- Born: 1929 (age 96–97) Palai, Kerala, India
- Occupations: Carnatic musician, music teacher
- Known for: Contributions to Carnatic music education and performance
- Awards: Sangeet Natak Akademi Award (2019) Swathi Sangeetha Puraskaram (2011) Swathi Music Award (2020) Madras Music Academy Gold Medal (1959)

= Palai C. K. Ramachandran =

Indian Carnatic musician

Palai C. K. Ramachandran (born 1929) is an Indian Carnatic musician and music teacher from Kerala, known for his contributions to Carnatic music education and performance, and for receiving the Sangeet Natak Akademi Award in 2019.

== Early life and education ==
Ramachandran was born in 1929 in Palai, Kerala. He began learning Carnatic music at a young age and trained under several musicians.
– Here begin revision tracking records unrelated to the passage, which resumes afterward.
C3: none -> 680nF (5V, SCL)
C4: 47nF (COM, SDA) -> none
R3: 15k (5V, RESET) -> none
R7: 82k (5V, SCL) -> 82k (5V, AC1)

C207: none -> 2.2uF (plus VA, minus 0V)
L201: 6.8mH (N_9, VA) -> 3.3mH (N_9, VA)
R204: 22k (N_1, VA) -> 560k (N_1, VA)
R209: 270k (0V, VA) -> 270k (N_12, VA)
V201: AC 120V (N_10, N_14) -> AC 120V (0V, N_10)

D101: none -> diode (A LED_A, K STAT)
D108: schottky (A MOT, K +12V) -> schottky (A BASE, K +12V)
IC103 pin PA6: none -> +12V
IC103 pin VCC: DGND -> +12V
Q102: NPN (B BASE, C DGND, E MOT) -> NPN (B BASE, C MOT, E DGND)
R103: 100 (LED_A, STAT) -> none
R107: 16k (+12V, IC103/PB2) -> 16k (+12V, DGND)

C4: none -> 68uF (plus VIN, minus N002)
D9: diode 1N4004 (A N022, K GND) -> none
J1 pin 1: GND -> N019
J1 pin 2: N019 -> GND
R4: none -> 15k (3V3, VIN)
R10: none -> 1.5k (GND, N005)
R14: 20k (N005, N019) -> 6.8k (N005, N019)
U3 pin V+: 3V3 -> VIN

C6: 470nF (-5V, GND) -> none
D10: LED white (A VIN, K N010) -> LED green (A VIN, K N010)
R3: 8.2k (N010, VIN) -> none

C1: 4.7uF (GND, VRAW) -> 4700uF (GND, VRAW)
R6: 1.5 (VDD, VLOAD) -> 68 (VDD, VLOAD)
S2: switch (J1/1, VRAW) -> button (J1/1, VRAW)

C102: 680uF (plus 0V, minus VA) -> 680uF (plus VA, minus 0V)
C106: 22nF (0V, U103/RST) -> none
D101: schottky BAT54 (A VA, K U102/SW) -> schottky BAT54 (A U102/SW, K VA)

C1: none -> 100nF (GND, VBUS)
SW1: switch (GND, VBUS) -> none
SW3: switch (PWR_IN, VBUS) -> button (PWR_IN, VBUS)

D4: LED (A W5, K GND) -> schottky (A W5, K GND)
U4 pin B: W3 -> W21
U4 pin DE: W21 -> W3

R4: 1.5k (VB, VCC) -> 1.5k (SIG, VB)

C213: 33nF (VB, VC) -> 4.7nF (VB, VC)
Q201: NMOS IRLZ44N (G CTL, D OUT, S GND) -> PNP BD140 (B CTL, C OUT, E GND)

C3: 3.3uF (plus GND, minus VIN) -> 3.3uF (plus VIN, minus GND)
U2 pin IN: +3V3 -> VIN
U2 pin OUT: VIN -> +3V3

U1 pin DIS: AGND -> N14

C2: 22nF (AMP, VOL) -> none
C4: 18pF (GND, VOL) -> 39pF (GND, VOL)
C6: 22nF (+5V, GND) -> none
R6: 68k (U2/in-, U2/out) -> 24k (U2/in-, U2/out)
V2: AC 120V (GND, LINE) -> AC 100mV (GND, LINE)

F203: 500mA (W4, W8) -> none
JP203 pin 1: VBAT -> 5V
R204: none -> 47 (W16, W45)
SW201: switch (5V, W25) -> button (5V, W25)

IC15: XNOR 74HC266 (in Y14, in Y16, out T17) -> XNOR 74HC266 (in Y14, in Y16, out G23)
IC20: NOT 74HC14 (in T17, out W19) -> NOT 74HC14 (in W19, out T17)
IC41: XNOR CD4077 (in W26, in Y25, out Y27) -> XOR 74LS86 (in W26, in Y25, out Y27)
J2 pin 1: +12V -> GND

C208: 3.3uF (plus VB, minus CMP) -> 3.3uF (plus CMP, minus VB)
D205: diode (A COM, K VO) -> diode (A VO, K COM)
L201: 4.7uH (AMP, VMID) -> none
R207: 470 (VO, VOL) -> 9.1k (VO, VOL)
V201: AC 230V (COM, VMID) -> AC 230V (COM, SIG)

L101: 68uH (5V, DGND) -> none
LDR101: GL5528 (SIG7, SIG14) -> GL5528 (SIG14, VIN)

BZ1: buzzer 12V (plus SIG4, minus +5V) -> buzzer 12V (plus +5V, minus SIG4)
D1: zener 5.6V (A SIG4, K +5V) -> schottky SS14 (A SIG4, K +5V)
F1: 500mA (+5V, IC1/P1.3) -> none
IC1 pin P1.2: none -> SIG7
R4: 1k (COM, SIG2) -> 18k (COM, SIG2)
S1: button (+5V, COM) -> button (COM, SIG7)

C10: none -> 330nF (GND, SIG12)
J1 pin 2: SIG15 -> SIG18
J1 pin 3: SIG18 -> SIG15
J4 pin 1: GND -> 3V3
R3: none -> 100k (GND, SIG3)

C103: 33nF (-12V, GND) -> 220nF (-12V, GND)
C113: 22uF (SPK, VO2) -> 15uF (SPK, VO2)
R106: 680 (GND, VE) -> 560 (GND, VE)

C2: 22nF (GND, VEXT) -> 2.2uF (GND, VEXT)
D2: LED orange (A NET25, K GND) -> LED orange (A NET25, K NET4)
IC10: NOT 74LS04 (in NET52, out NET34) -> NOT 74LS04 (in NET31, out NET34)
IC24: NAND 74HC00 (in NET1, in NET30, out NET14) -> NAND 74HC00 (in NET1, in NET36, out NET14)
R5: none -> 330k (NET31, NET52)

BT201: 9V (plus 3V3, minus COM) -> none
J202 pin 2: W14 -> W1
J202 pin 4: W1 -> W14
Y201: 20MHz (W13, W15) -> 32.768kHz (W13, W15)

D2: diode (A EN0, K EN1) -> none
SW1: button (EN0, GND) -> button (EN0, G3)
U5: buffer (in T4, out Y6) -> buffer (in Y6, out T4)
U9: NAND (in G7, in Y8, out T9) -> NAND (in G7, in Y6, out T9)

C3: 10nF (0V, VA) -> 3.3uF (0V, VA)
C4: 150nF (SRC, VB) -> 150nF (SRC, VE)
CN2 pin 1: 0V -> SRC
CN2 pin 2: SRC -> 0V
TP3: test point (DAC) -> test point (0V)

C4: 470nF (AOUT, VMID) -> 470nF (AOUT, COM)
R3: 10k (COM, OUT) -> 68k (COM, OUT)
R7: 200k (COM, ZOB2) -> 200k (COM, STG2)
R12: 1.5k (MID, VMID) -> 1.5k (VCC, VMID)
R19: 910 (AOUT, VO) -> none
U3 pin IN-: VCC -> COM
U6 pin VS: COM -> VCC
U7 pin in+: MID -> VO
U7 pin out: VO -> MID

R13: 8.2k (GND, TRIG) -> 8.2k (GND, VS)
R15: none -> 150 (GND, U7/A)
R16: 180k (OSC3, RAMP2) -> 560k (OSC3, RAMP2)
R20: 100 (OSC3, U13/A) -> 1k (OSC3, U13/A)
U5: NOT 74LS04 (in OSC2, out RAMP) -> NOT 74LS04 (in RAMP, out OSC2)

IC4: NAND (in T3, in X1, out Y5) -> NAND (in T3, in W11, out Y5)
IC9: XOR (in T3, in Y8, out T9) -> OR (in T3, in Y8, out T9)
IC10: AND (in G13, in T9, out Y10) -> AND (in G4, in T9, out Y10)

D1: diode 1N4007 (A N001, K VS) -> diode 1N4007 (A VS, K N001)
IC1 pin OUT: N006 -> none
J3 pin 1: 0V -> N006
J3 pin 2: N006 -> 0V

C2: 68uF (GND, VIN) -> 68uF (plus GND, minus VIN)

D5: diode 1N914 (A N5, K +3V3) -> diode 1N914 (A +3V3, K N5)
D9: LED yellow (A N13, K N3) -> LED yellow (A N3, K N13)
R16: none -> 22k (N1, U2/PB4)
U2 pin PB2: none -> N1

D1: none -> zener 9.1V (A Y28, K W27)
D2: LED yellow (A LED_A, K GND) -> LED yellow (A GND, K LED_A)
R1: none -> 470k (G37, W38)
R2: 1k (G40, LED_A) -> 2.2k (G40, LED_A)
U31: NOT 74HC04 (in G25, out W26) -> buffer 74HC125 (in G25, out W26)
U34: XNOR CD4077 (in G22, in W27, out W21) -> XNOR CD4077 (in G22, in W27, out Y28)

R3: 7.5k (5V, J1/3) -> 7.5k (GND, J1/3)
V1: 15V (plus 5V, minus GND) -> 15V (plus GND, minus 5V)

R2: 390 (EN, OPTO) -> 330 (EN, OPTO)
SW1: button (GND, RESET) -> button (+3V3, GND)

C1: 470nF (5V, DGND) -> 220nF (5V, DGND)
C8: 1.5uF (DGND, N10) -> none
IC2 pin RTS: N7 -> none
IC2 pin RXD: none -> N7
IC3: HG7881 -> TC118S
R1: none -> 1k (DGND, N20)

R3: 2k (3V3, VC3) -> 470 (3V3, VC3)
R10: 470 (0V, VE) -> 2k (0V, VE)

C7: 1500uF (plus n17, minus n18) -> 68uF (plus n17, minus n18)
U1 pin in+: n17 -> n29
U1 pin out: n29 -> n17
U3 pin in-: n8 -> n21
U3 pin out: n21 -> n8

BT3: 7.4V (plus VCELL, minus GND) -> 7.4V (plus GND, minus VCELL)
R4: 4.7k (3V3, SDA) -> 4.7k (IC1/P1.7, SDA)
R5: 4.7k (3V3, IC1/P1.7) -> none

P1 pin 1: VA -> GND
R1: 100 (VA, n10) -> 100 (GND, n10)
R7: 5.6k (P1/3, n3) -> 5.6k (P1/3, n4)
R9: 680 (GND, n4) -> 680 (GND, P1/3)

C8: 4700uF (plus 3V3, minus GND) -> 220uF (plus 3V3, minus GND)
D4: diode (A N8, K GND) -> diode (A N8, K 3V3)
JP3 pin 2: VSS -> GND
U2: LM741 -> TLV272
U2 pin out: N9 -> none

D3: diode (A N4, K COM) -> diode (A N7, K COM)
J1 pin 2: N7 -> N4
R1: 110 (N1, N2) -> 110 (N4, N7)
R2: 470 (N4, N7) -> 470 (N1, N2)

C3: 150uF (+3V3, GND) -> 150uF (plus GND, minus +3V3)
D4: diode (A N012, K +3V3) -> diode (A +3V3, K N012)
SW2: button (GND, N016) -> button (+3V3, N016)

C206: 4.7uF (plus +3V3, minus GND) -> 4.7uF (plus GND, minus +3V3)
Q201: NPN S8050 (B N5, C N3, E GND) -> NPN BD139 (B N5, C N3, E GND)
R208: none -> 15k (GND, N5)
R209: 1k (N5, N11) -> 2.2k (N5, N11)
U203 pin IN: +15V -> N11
In 1959, he received a scholarship from the Government of India to study music in Chennai, where he trained under prominent Carnatic musician Chembai Vaidyanatha Bhagavathar.

== Career ==
Ramachandran worked as a music teacher at the Swathi Thirunal College of Music in Thiruvananthapuram, where he taught for several decades until his retirement in 1984. He has performed as a vocalist in Carnatic music concerts and has been recognized for his adherence to traditional styles.

== Awards and recognition ==
- In 1959, Ramachandran won a gold medal at the Carnatic music competition organized by the Madras Music Academy.
- In 2011, he was awarded the Swathi Sangeetha Puraskaram by the Government of Kerala for his contributions to Carnatic music.
- In 2019, he received the Sangeet Natak Akademi Award for his contributions to Carnatic music.
- In 2020, he received the Swathi Music Award from the Swathi Music Festival, alongside Carnatic musician T. M. Krishna.

== Personal life ==
As of 2019, Ramachandran resided in Thiruvananthapuram, Kerala, and remained active in music-related activities.